As if to compensate for the blandness of the cast, the characters they inhabit are gifted with increasingly fantastic powers and abilities. Since they do not obviously exhibit any noticeable charisma, we must be informed of their vast reserves of it. Over the last decade or so, Hollywood has taken a distinctly messianic turn. There has always been an element of this to all action pictures. But the trope of the ordinary guy in extraordinary circumstances has today been almost completely usurped by various figures of the chosen ones. This is not restricted to the inundation of superhero films, which are only its most obvious manifestation. Films like Ready Player One, The Hunger Games, not to mention the Harry Potter and Lord of the Rings franchises, all participate in the production of messianic figures, characters variously fated to lead and to unite due to some extraordinary inherent trait of character. All of these films are centred around a figure who is given the opportunity to sway vast numbers of people, to mobilise, and to change the world, to effect great transformations in their environment – opportunities which take advantage of in order to do… nothing. Nothing whatsoever.

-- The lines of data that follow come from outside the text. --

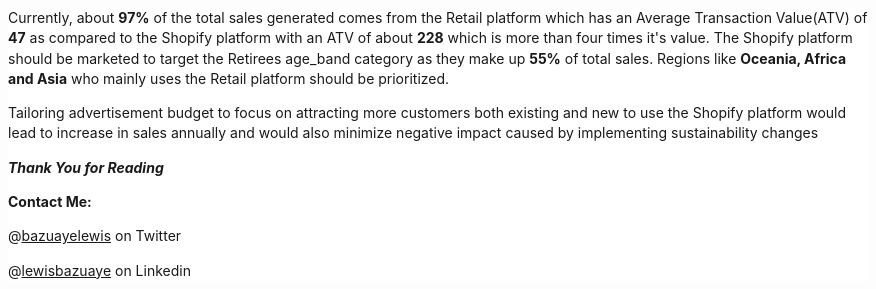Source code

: Currently, about **97%** of the total sales generated comes from the Retail platform which has an Average Transaction Value(ATV) of **47** as compared to the Shopify platform with an ATV of about **228** which is more than four times it's value.
The Shopify platform should be marketed to target the Retirees age_band category as they make up **55%** of total sales. Regions like **Oceania, Africa and Asia** who mainly uses the Retail platform should be prioritized. 

Tailoring advertisement budget to focus on attracting more customers both existing and new to use the Shopify platform would lead to increase in sales annually and would also minimize negative impact caused by implementing sustainability changes



***Thank You for Reading***

**Contact Me:** 

@[bazuayelewis](https://twitter.com/BazuayeLewis) on Twitter

@[lewisbazuaye](https://www.linkedin.com/in/lewis-bazuaye/) on Linkedin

Recall the end of Ready Player One. Our hero, Wade (played by someone called Tye Sheridan) has just led what amounts to a massive popular uprising, routed the government of their virtual world, and violently seized power. Then – just at the moment when you expect him to announce sweeping reforms, devolved powers, a more egalitarian form of ownership and control – he triumphantly announces that absolutely nothing will change. A status quo, already established as thoroughly corrupt, exploitative and open to manipulation by hostile forces, is to be studiously maintained in every detail.

Or take the climax of Endgame itself. Gifted with the ultimate power of all six infinity stones, the absolute promise of anything imaginable at the click of their fingers, the Avengers confine the exercise of this mastery to just one sole act: a simple reincarnation of all those killed by Thanos’s own finger-click five years previously. Power employed only as reaction, as the undoing of some recent catastrophe and return to the imaginary prelapsarian idyll of just five years previously. The parallel with the desires of those continuity Democrats or #FBPE Twitter accounts for whom all would apparently be right and true in the world if only the twin cosmic disasters of Trump and Brexit could be undone is, of course, too obvious to require labouring.

A quarter of a century ago, as one part of a call for a New International, issued in his book Spectres of Marx, Jacques Derrida called for a “messianic without messianism”. That is, a recuperation and revitalisation of the “messianic” promise of a new society, the conviction that another world is possible, without the need for a spiritual or redemptive messiah figure to guarantee and ground it. In the years since then, Hollywood cinema has served up precisely the opposite: a messianism without messianic. Endless parade of factory-farmed Jesuses devoid of hope or any possibility of utopia.